FIG. 3 shows a slight modification to the mattress in which straps 15 are replaced by an extruded tear resistant plastic mesh 25 across the complete upper and lower surfaces of the mattress. In all other respects, the mattress shown in FIG. 3 is identical to the mattress shown in FIGS. 1 and 2.
FIG. 6 shows a further mattress generally indicated at 31 again employing a laterally linked pocketed spring edge border generally indicated at 33. However, in his embodiment, the interior region generally indicated at 35 is made from a foam material rather than pocketed springs. This exemplifies the fact that the linked spring edge border can be used around many types of different interior regions.
In addition to the feature of providing a gradual transition from the perimeter trim to the main rest area of the mattress, the use of laterally linked pocketed springs in the border eliminates noticeable intermittent hard and soft areas around the border. Each pocketed spring has a relatively small diameter so that there are no large gaps between reinforcements in the border producing an edge trim which has a very consistent or uniform feeling around the perimeter of the mattress.
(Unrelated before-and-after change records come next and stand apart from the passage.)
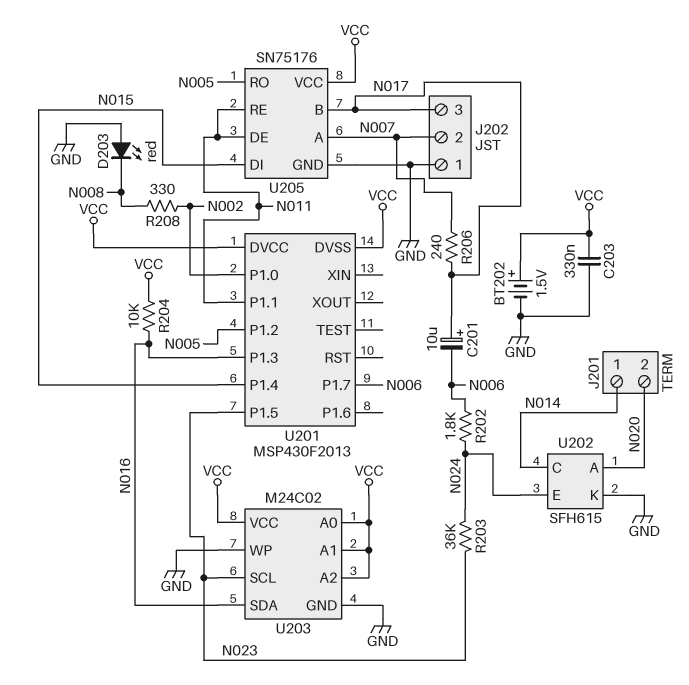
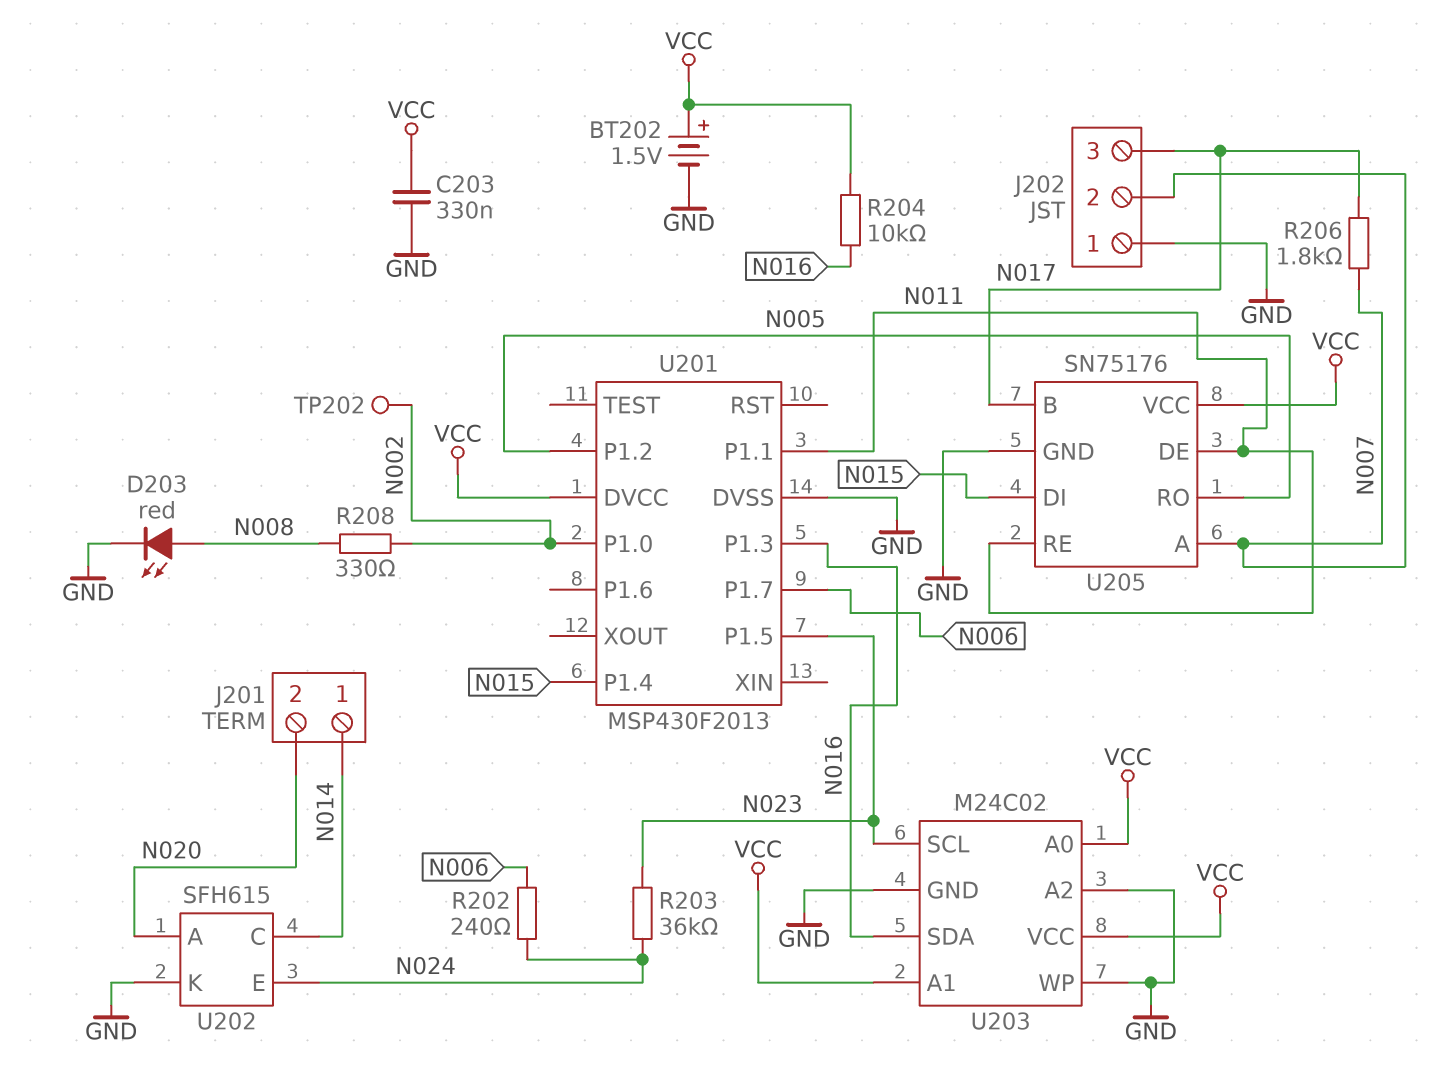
C201: 10uF (plus N017, minus N006) -> none
D203: LED red (A GND, K N008) -> LED red (A N008, K GND)
R202: 1.8k (N006, N024) -> 240 (N006, N024)
R206: 240 (N007, N017) -> 1.8k (N007, N017)
TP202: none -> test point (N002)
U201 pin DVSS: VCC -> GND
U203 pin A2: VCC -> GND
Mattress 31 has a further and very unique feature. More specifically, the edge wire shown in the embodiments of FIGS. 1, 2 and 3 has been replaced by a flexible and preferably plastic mesh edging 39 to which the coils in the outermost springs in the border are attached. This edging, which may have the same construction as the spring covering mesh used on the upper and lower sides of the mattress, enables the mattress to be flexed to the extent that it can be bent upon itself in any direction without disrupting the unit as is shown at the mattress corner generally indicated at 41. This feature has substantial benefits when attempting to get a relatively large mattress through a small opening. Unlike a conventional inner spring mattress which has very limited bending capacity, mattress 31 can be bent to almost any configuration for clearing through the opening. The self supporting edge border 33 with its laterally linked springs and mesh overlay attached to the outer edge provides more than adequate reinforcement and around the mattress in any position.
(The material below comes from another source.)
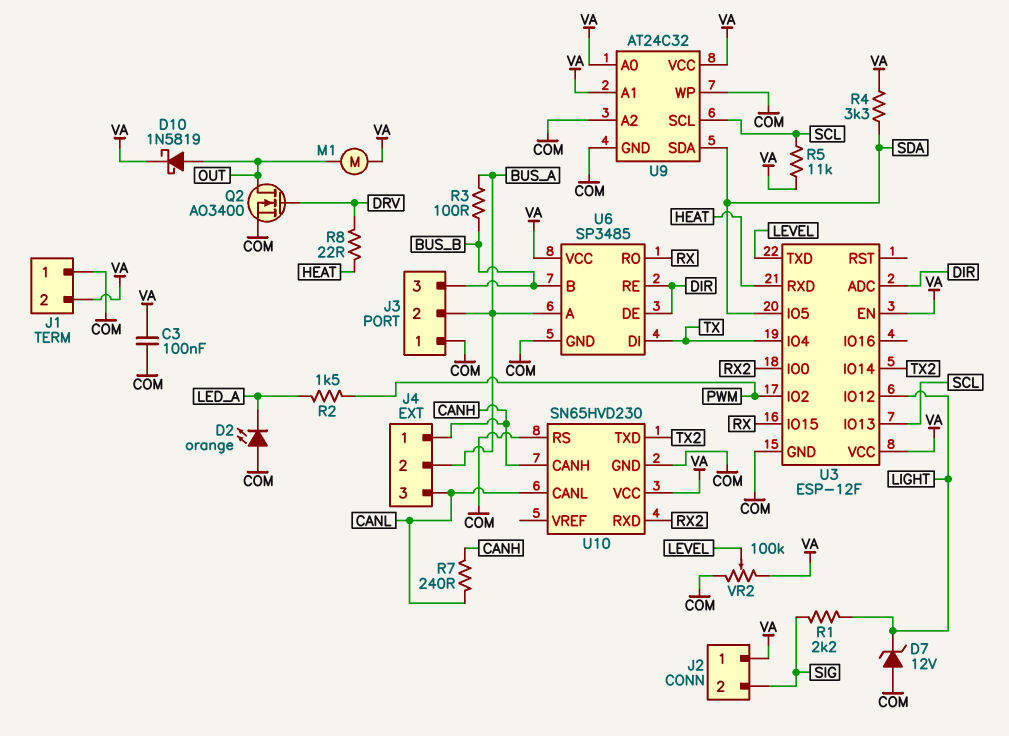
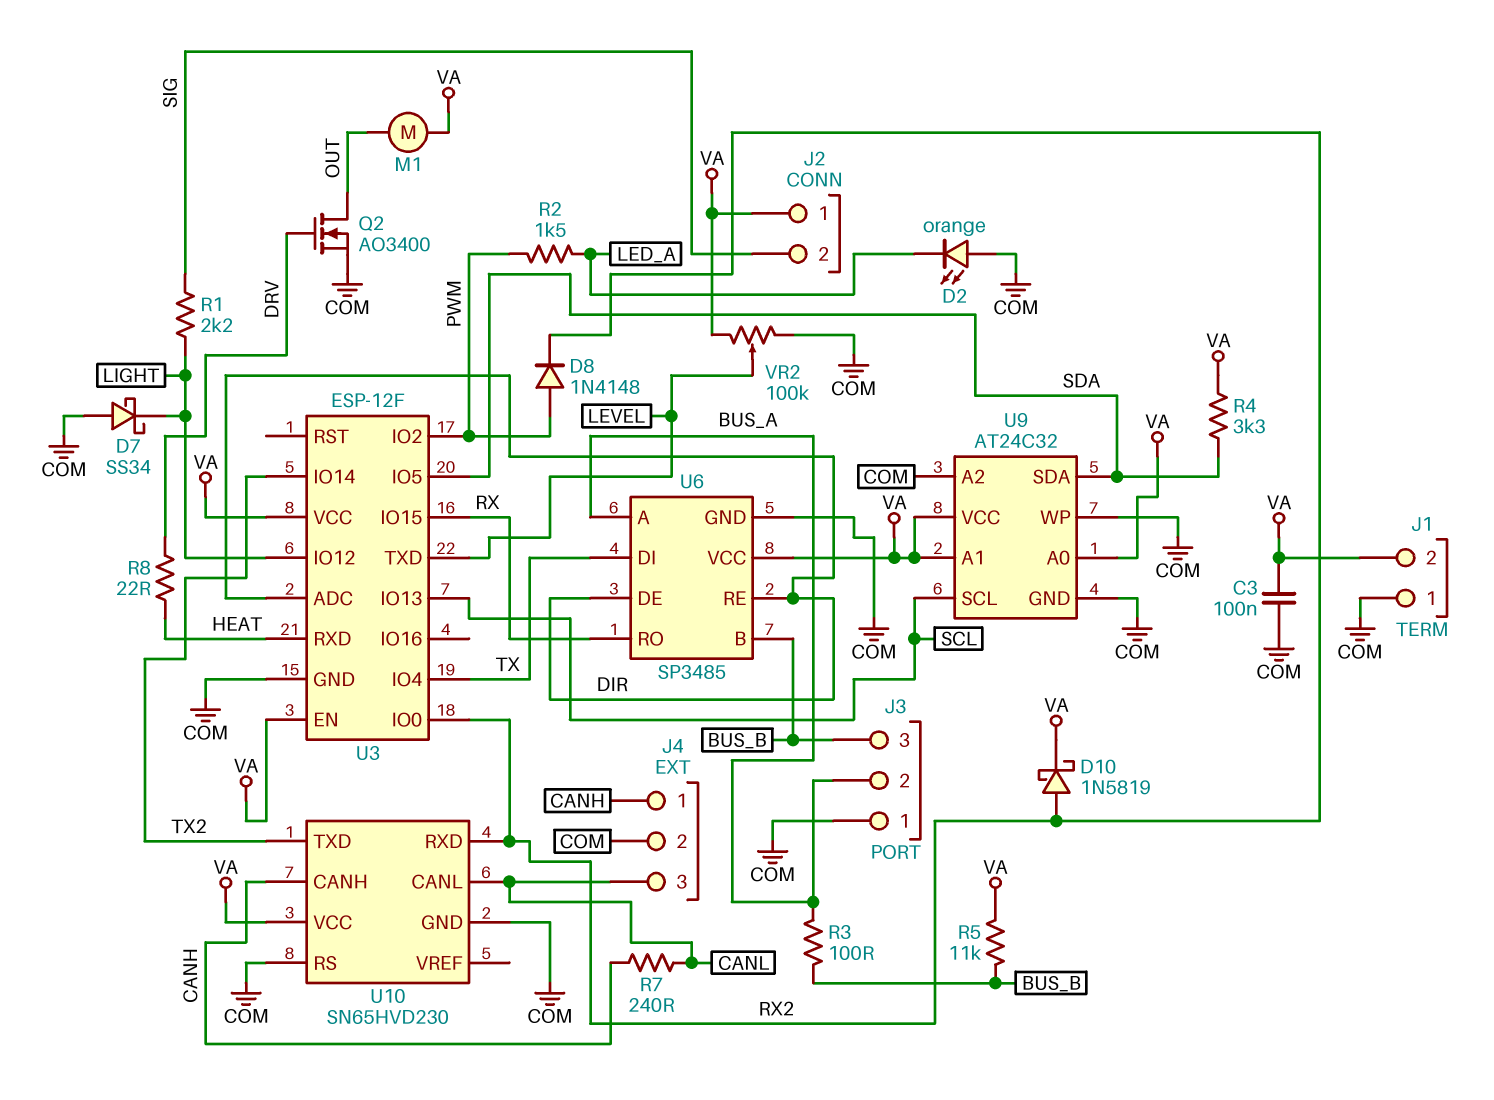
D7: zener 12V (A COM, K LIGHT) -> schottky SS34 (A COM, K LIGHT)
D8: none -> diode 1N4148 (A PWM, K RX2)
D10: schottky 1N5819 (A OUT, K VA) -> schottky 1N5819 (A RX2, K VA)
J4 pin 2: BUS_A -> COM
R5: 11k (SCL, VA) -> 11k (BUS_B, VA)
In addition to the mattress being foldable for clearing small springs it is also foldable for use as a hospital mattress where the bed frame bends to different angles, or for use in a leisure bed system where the base frame can be adjusted to a host of different positions with the flexible mattress following the contour of the frame. This is not possible with a conventional hard wired mattress.
FIG. 7 of the drawings shows a unique method of assembling a pocketed spring mattress. According to this method, the edge border is first established with the end and side regions of the border being secured to one another and then the interior region pocketed springs are fitted within the border. This is achieved by arranging a plurality of rows of pocketed springs in their honeycombed offset pattern outside of the edge border and then, from one side of the mattress, pushing the arranged rows as a single unit into the edge border. The very nature of the pocketed springs allows them to be compressed to fit in the area defined by the edge border and to then rebound outwardly against the edge border.
The above method is substantially more efficient than attempting to fit the rows of pocketed springs within the border on an individual basis. Further, this method eliminates the difficult procedure of attempting to find sufficient space for the last row or two within the interior region of the mattress.
It is to be noted that the term mattress is not limited to a bed type mattress. As such, the mattress construction of the present invention also includes other structures such as seating cushions and the like.
Although various preferred embodiments of the invention have been described in detail, it will be appreciated by those skilled in the art that variations may be made without departing from the spirit of the invention or the scope of the appended claims.